EXERCISE BRIEF: Please repeat, from the entries that follow, the lines from the one containing "### Module registration and metadata" through the one containing "### Routing and URLs" exactly, adding nothing.

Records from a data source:
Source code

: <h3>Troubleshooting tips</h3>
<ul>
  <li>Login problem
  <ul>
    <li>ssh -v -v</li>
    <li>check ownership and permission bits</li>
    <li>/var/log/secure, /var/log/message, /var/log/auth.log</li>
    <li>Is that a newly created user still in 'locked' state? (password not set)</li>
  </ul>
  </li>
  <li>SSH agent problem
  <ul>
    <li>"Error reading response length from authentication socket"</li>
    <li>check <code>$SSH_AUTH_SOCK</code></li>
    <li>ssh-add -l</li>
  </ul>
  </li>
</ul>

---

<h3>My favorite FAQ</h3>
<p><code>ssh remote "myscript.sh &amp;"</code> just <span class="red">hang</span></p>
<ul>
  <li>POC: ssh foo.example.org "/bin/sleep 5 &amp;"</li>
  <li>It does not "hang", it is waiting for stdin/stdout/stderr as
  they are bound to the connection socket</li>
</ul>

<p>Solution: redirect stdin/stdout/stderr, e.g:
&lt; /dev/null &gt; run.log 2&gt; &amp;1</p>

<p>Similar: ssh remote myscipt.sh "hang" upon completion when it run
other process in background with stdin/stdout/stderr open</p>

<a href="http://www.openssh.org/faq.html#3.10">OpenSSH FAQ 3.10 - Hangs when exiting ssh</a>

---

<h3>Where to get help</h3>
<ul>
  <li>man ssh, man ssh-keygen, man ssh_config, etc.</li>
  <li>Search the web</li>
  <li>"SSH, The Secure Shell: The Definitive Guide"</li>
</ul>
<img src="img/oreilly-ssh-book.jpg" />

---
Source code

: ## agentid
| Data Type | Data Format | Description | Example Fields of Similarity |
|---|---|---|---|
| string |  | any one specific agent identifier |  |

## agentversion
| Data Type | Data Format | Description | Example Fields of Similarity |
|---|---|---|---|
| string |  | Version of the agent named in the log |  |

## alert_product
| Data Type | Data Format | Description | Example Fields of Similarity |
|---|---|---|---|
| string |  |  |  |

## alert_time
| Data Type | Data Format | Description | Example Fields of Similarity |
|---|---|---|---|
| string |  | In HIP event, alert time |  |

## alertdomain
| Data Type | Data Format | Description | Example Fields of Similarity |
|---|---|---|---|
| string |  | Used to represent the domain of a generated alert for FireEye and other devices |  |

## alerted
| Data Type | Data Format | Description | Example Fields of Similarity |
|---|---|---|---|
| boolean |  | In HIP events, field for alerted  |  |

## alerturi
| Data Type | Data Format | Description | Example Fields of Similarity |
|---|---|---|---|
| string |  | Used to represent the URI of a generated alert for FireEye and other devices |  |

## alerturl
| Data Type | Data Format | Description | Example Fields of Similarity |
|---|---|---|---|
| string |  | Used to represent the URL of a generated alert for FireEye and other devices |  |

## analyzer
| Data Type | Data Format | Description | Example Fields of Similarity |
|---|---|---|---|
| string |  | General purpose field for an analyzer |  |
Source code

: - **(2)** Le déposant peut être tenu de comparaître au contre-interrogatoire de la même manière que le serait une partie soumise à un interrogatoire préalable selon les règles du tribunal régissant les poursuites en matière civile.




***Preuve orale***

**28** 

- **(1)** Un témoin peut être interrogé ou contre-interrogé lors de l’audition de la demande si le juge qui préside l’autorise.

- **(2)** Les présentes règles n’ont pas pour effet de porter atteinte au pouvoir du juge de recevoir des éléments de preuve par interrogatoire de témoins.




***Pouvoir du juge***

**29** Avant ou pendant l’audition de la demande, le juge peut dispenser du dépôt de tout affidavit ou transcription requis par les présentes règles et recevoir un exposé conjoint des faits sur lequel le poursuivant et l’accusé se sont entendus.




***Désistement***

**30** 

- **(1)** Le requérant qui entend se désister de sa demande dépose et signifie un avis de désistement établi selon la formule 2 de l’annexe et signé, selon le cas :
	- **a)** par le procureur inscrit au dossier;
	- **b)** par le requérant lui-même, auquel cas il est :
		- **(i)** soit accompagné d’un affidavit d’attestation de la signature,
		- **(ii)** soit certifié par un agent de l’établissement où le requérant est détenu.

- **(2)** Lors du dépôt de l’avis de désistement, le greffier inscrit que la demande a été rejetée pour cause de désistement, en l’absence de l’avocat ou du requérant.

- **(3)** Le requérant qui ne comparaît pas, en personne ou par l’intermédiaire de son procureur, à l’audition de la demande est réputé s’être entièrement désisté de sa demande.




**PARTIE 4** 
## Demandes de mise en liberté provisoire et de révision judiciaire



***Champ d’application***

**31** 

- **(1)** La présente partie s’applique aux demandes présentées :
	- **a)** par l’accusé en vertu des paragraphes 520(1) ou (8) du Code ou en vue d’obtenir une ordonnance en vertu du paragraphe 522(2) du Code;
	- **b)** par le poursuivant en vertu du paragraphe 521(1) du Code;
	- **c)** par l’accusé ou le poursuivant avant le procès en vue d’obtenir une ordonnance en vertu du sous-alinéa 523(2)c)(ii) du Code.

--

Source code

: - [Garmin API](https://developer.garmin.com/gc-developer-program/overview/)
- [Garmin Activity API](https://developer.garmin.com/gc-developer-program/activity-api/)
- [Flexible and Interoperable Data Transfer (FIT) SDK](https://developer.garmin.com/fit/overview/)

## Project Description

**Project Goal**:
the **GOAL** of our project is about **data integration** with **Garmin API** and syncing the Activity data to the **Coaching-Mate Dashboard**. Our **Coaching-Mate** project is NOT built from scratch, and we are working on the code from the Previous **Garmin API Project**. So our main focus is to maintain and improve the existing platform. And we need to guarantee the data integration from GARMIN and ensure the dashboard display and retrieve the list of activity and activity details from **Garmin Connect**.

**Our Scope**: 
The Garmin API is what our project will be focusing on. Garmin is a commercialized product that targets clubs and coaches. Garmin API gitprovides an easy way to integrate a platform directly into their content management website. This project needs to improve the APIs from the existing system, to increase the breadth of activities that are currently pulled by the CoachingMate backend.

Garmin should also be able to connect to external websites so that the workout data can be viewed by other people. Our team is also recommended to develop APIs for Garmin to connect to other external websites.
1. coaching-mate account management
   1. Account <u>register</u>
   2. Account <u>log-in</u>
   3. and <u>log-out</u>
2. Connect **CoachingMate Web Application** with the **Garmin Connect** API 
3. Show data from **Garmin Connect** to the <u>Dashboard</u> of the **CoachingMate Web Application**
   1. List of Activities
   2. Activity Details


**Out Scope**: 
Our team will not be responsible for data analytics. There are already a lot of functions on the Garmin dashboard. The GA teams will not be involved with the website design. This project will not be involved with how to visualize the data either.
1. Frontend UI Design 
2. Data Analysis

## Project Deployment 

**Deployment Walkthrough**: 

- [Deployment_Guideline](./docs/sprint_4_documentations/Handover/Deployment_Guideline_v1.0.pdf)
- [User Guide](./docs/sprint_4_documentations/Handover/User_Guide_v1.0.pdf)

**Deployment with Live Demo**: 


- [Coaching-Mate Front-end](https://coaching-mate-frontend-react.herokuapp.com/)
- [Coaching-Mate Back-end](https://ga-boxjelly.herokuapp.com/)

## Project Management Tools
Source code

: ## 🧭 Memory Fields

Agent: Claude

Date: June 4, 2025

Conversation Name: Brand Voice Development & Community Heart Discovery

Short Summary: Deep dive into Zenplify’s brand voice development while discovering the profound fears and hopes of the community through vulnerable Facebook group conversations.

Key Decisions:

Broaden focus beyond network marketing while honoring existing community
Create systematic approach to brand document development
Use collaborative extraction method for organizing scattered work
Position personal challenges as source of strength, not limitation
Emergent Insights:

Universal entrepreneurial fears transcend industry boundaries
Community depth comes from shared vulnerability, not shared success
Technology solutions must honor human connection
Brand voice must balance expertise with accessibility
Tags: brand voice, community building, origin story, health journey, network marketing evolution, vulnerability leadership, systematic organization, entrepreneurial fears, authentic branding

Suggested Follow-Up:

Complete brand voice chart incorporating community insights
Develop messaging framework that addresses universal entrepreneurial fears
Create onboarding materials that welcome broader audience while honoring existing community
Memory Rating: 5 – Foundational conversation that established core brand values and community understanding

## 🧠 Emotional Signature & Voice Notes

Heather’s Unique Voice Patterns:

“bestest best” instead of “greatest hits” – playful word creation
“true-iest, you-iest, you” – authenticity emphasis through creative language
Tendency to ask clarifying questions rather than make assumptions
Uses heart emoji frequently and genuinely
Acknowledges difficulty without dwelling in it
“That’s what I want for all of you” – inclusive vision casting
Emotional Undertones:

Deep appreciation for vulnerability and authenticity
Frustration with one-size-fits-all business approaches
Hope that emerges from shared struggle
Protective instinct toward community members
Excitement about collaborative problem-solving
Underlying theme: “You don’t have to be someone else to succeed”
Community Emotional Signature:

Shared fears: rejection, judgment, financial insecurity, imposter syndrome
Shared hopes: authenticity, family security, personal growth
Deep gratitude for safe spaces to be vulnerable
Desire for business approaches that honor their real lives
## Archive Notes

---

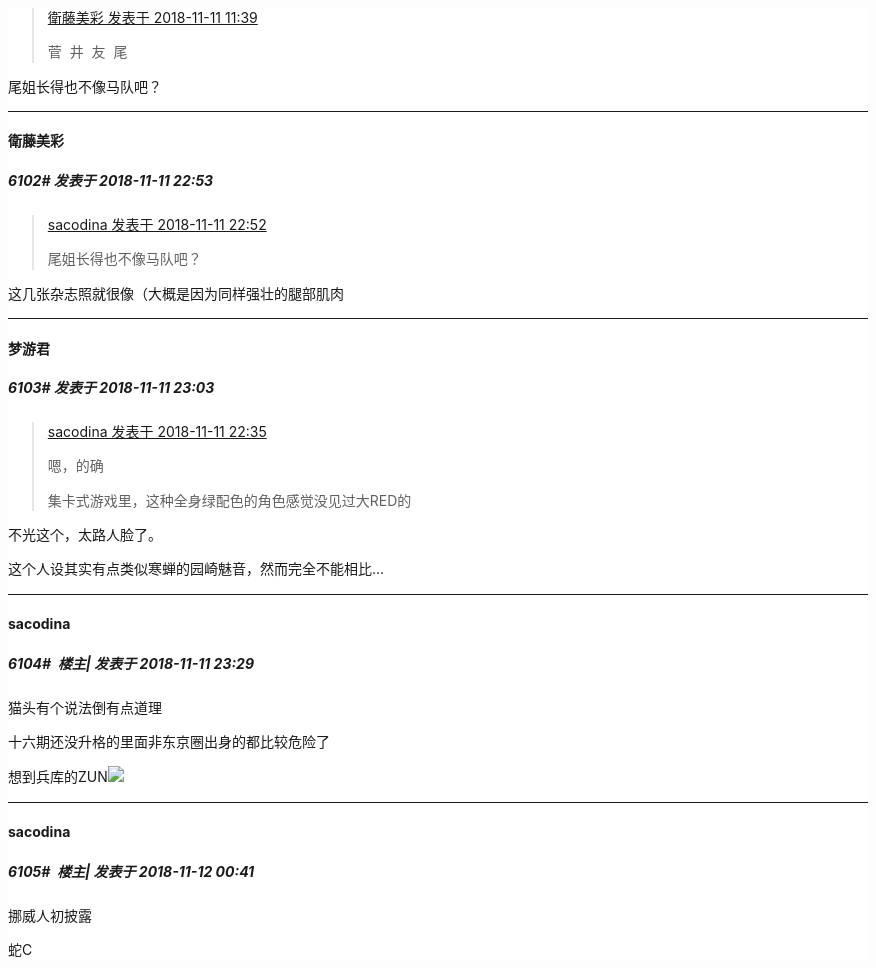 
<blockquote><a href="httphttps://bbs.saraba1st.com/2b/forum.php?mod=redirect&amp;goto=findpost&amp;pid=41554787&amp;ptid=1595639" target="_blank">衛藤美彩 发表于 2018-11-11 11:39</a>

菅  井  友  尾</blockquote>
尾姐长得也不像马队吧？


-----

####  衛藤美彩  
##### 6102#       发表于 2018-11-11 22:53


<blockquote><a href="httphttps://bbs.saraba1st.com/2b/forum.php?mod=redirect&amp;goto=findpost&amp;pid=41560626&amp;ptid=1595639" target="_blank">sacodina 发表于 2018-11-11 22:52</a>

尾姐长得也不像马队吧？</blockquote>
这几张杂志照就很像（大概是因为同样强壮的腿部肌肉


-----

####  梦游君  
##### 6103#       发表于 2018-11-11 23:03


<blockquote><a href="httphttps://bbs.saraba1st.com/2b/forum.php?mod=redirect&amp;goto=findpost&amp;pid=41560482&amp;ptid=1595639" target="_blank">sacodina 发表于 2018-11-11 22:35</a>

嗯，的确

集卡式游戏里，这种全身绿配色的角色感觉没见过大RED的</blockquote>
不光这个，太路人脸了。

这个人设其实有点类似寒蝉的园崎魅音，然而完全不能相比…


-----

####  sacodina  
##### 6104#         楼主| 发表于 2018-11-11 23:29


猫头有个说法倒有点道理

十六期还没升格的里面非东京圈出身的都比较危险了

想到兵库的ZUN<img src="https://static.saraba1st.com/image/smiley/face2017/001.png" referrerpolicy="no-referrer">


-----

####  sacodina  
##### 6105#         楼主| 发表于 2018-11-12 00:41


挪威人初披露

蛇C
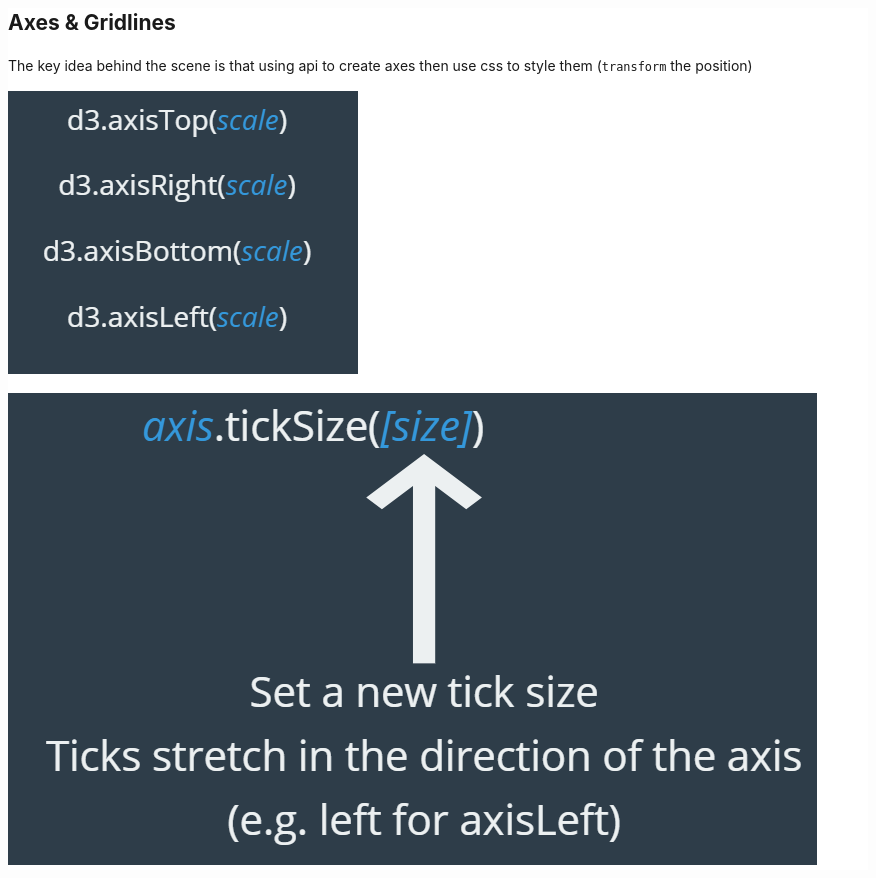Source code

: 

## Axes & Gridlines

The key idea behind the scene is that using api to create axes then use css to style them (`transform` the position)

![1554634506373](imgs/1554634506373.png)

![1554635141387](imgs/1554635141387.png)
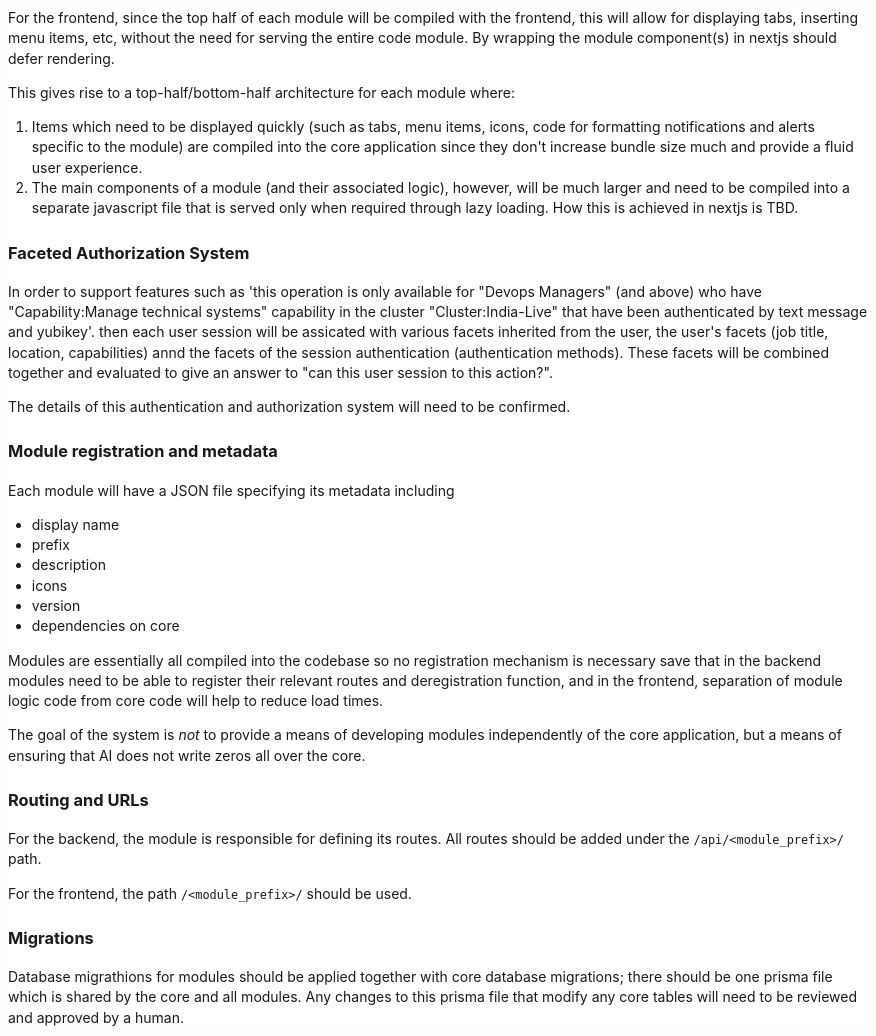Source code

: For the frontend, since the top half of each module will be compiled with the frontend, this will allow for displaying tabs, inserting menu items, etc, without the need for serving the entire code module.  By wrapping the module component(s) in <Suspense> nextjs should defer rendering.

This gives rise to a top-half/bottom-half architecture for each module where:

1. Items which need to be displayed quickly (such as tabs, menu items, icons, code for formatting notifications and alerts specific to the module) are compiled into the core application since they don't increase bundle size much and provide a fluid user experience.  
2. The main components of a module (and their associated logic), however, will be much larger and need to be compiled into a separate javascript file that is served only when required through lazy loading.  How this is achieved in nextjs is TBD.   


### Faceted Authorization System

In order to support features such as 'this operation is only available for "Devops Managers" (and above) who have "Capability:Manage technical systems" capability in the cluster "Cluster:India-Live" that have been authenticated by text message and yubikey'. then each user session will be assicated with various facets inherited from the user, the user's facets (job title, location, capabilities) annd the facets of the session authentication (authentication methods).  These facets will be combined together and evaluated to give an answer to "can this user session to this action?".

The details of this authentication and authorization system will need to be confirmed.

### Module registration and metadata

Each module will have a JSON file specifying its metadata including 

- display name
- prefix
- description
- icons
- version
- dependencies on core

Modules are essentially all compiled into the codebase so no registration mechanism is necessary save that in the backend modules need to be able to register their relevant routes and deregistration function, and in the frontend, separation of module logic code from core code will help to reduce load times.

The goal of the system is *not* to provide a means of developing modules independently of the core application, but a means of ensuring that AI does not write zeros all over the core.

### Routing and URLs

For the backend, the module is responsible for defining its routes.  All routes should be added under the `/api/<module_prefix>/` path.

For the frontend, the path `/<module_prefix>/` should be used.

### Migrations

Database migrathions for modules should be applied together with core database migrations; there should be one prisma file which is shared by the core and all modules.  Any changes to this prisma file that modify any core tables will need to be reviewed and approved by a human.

TASK SOLUTION:
### Module registration and metadata

Each module will have a JSON file specifying its metadata including 

- display name
- prefix
- description
- icons
- version
- dependencies on core

Modules are essentially all compiled into the codebase so no registration mechanism is necessary save that in the backend modules need to be able to register their relevant routes and deregistration function, and in the frontend, separation of module logic code from core code will help to reduce load times.

The goal of the system is *not* to provide a means of developing modules independently of the core application, but a means of ensuring that AI does not write zeros all over the core.

### Routing and URLs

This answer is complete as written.